|
Maasai vow to shed blood
13/03/2005 23:35 - (SA)
Olo Longonot, Kenya - Kenyan Maasai tribesmen "will fight until the last man" for their land and access to water, a government minister warned over the weekend, heightening tension between the tribe and other ethnic groups.
"The Maasais will fight until the last man to reclaim their land and water," Minister of State in the presidency William Ole Ntimama told up to 1 000 people attending the burial of two Maasai herdsmen who were killed by police last month in the country's central Rift Valley region.
"We have the right to be in Mau Mahiu and Naivasha regions," Ntimama, himself a Maasai, said late on Saturday, speaking in his native Maasai language.
Ntimama was referring to the dry regions in the Rift Valley province where warriors from the Maasai and Kikuyu tribes have fought since January over rights to grazing land and water resources, killing at least 21 people, including the Maasai herders.
As a result of the clashes, thousands of villagers have fled the plains on the foot of Mount Longonot volcano, about 60km northwest of Nairobi, to safer areas amid a lingering threat of renewed clashes.
"The community has been branded as criminals by the government while other communities are favoured," Ntimama said, apparently referring to Kikuyu tribesmen, who share the same ethnic group with President Mwai Kibaki.
"The government should find a lasting solution to the water problem and land. Anybody, be they in the government or anywhere, who thinks that the Maasais will move out of Mai Mahiu and Naivasha is dreaming," Ntimama said.

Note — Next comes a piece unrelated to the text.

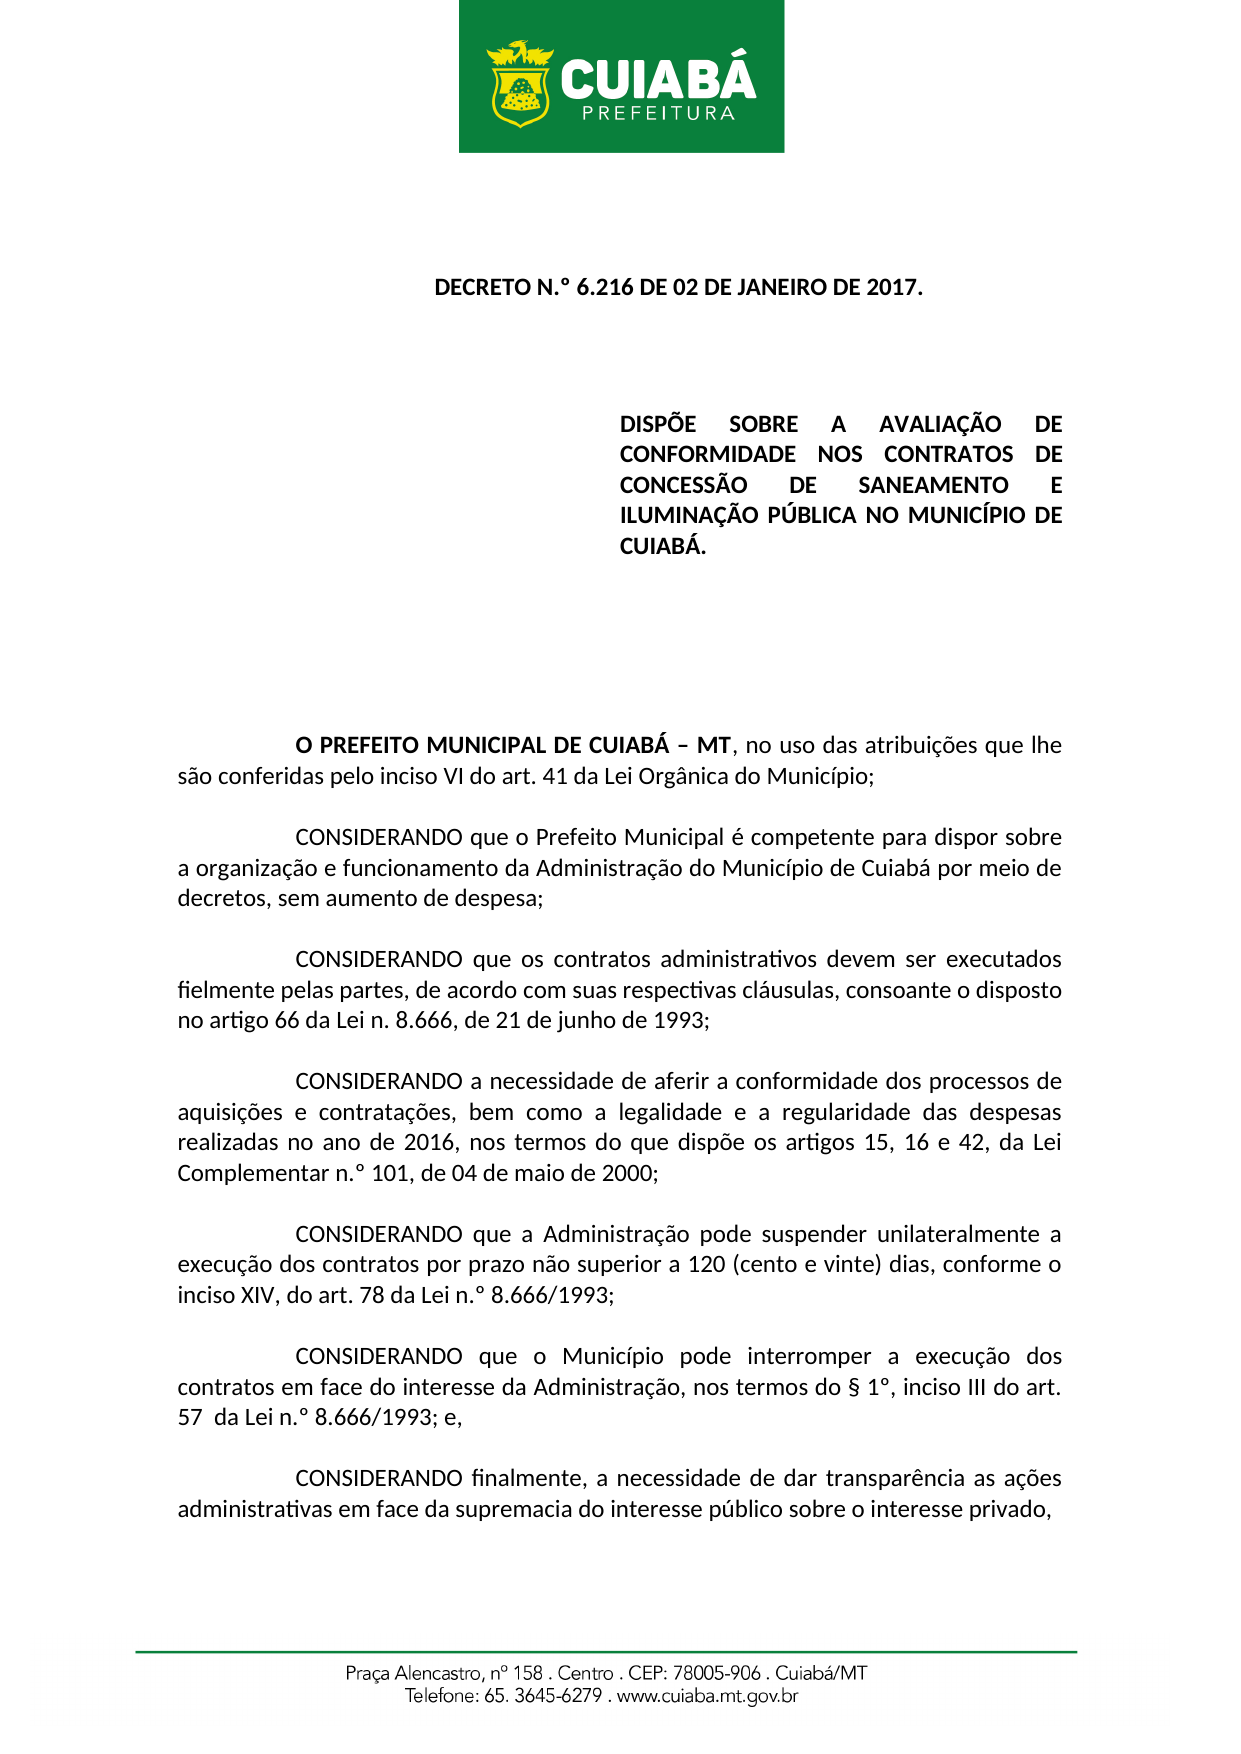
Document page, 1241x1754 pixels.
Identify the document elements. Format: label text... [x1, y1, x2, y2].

text CONSIDERANDO que o Prefeito Municipal é competente para dispor sobre a organização e funcionamento da Administração do Município de Cuiabá por meio de decretos, sem aumento de despesa; [177, 821, 1063, 913]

"This is the land of our forefathers which was taken forcefully by the colonialists. We are not leaving," he vowed.
The plains in the centre of dispute were occupied by the Maasai herdsmen since pre-colonial times up to the 1970s, when the country's founding president Jomo Kenyatta, himself a Kikuyu, allocated land to his tribesmen.
But drought and animosity has fanned the latest round of tension between the two tribes that have been at loggerheads since 1970s, when Kikuyu first started farming in plains that offer grazing land to Maasais.
Ntimama, a self-declared Maasai tribal chief, was implicated in tribal clashes between 1991 to 1993 in the east African nation, which claimed hundreds of lives and displaced up to 300 000 villagers. But he denied any wrongdoing.